**CHALLENGES**
A. Do the following statements agree with the introduction on shape similarity? For each, answer yes or no and quote the words of the introduction that decide it.
(i) Articulations can be modeled as global transformation groups.
(ii) Fragments of the shape boundary are commonly referred to as contour fragments.
(iii) Rotation and scaling are given as causes of between-class variations.
B. Answer these questions from the introduction on shape similarity:
(i) What are shapes of objects that articulate referred to as?
(ii) What are subsets of the shape interior commonly referred to as?
(iii) Which two kinds of variation make measuring shape similarity challenging?
C. Continue the introduction on shape similarity from its final sentence.

**EXTRACT TO READ**
+===+

1. Introduction
Shape is a distinguishing attribute of an object frequently utilized in image processing and computer vision applications. Measuring the similarity of objects via their shapes is a challenging task due to high within-class and low between-class variations. Within-class variations may be due to transformations such as rotation, scaling, and motion of limbs or independent motion of parts called articulations. Among within-class variations, articulations pose a particular challenge in the sense that articulations can not be modeled as global transformation groups. Hence, one can not define proper global descriptors that are invariant to articulations. Nevertheless, shapes of objects that articulate (referred to as articulated shapes) can be successfully represented by structural representations which are organized in the form of graphs of shape components. These components can be branches or critical points of the shape skeleton, subsets of the shape interior (commonly referred as parts), or fragments of shape boundary (commonly referred as contour fragments). Among many works in the literature that address shape similarity via structural representations, some examples are [
1,
2,
3,
4,
5,
6,
7,
8]. Skeleton based structural representations are the the most common ones; extensive literature reviews can be found in several works, e.g., [
2,
9].

+===+

**DATASET**
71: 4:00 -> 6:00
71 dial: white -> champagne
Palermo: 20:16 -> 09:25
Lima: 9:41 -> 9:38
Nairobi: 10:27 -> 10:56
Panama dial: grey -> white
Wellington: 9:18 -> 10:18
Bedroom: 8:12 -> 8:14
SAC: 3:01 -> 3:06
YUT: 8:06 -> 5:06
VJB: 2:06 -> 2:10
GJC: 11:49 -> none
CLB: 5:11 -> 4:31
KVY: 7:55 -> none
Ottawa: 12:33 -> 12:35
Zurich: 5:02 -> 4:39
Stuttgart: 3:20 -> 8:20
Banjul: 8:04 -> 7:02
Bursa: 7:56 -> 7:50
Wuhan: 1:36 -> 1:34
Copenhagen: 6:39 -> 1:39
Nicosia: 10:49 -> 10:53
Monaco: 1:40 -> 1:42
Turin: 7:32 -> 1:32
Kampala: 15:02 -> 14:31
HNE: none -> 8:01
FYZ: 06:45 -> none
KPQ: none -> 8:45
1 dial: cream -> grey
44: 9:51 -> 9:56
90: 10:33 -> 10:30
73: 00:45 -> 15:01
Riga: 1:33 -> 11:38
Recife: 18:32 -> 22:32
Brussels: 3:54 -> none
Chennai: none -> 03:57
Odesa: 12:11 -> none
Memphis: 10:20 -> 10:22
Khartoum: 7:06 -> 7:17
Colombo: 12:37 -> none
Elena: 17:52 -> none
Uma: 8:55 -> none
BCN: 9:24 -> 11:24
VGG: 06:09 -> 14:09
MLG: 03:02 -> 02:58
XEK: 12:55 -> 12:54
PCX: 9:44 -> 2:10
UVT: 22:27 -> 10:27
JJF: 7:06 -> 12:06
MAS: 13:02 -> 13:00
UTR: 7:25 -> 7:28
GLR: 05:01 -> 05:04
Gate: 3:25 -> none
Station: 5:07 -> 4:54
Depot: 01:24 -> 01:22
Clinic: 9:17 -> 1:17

+===+

**RESULTS FOR THE EXERCISE**
A.
(i) No: "articulations can not be modeled as global transformation groups."
(ii) Yes: "fragments of shape boundary (commonly referred as contour fragments)."
(iii) No: "Within-class variations may be due to transformations such as rotation, scaling, and motion of limbs."

B.
(i) Articulated shapes.
(ii) Parts.
(iii) High within-class and low between-class variations.

C.
In this work, we develop a novel representation scheme for articulated shapes. The representation scheme is not structural, i.e., it does not explicitly model components and their relationships. Our main argument against structural representations is that it is challenging to extract components and their structural relationships. Moreover, measuring similarity of shapes through their structural representations requires finding a correspondence between a pair of graphs, which is an intricate process necessitating advanced algorithms.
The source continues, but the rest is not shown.